Halfway into the first year, Speechless was invited into the annual San Francisco Improv Festival (where they will be returning in September), and four months after that came the request to be part of the city's 13th Annual San Francisco SketchFest. And the sellout crowd at their monthly haunt, a club called Public Works in the Mission District of the city, continued.

But the public show has been Phase One of Wegent and company's master plan. Recently they've been moving briskly into Phase Two: Corporate Speechless.

"We've been fleshing Speechless out for over a year now - but even before I knew if it would even work, it struck me that this format could actually help people to be a better presenter," says Wegent.

Producer Lifton was struck by similar thinking. In addition to Mortified, he makes his living as a team builder and trainer. "Most of the things I normally do, team building-wise, is getting people out of the office that never leave the office and just learn how to have fun. Speechless gives them the chance to loosen up, but they also get the freedom of poking some fun at their workplace. At the same time, they're learning a whole new dimension of public speaking and how to think on their feet."
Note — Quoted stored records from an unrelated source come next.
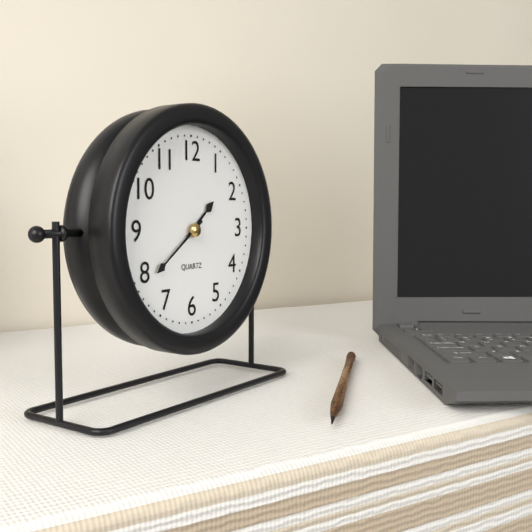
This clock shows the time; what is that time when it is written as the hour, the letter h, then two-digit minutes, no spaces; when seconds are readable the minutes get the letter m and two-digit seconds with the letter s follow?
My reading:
1h39
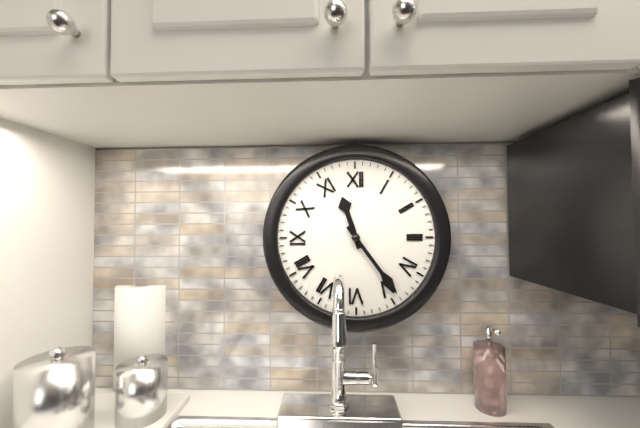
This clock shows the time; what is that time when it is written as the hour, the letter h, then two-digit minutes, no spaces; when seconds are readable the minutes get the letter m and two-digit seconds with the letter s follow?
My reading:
11h24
One of the presenters during the first year of Speechless, Chet Haase, is a former improv student of Wegent's but also is a Google software engineer. He not only programmed the digital spinning wheel used during the show but introduced the Speechless crew to the powers that be behind the Google I/O developer conference this year, who invited them to do their thing. 1500 programmers and other assorted computer geeks watched as a panel of nerd luminaries tried improvising through the varied and assorted slides. Everyone stayed glued to their seats, and the attendees rated it as the second-most popular attraction at this year's conference.
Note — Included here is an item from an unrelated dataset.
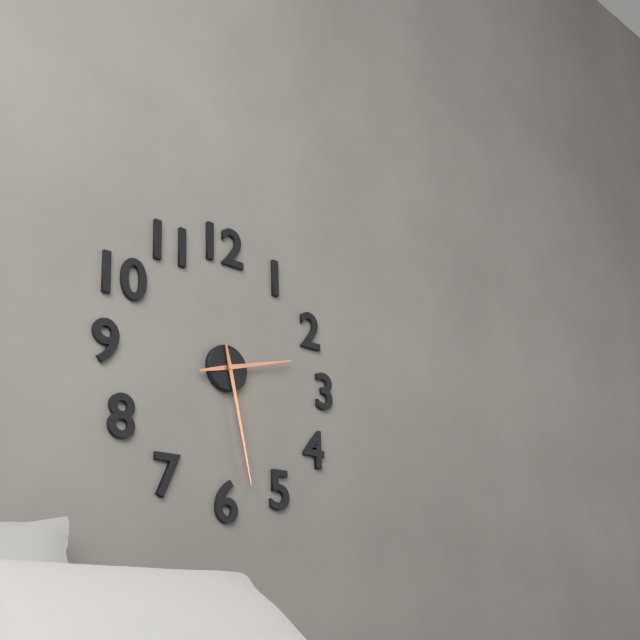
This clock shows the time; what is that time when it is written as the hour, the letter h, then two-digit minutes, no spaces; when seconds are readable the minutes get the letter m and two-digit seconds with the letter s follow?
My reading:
2h28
2014-08-19-SammyPoints2caption.jpg

Since then, Wegent and the other guys have taken the corporate version of the show on the road. Up to Washington to the Melinda and Bill Gates Foundation. Down South to Arkansas at the Wal-Mart world headquarters. And the requests have started to pile up. "We recently had a training session for eight more teachers," reported Wegent. "We need enough people to handle the demand."
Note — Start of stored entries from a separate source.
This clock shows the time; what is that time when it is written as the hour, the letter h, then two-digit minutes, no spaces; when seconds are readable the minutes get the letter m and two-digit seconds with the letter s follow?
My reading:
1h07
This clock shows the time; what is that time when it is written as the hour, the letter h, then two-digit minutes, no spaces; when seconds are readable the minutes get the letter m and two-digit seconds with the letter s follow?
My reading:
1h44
And if the corporate clamor for action wasn't enough, the performance side is getting into the action. This month, on Monday, August 25th, Speechless makes its debut in New York City. Veneziale is getting ready to take the wraps off of the show at Joe's Pub at The Public; at the same time he's working hard on performing and producing a series, Freestyle Love Supreme, for the nascent Pivot TV network.

Clearly, Speechless is striking a chord in audiences, but why? Wegent thinks it has to do with the fact that doing presentations has become an increasingly common part of the professional "habitat" for people. He even foresees a time when the show might have an educational offering, seeing that many schools require that their students prepare reports in the Powerpoint format.

"I think this show started as an interesting study of technology and our relationship to that technology," says producer Lifton. "As its evolved, however, it seems its becoming more a celebration of the human contact part of technology."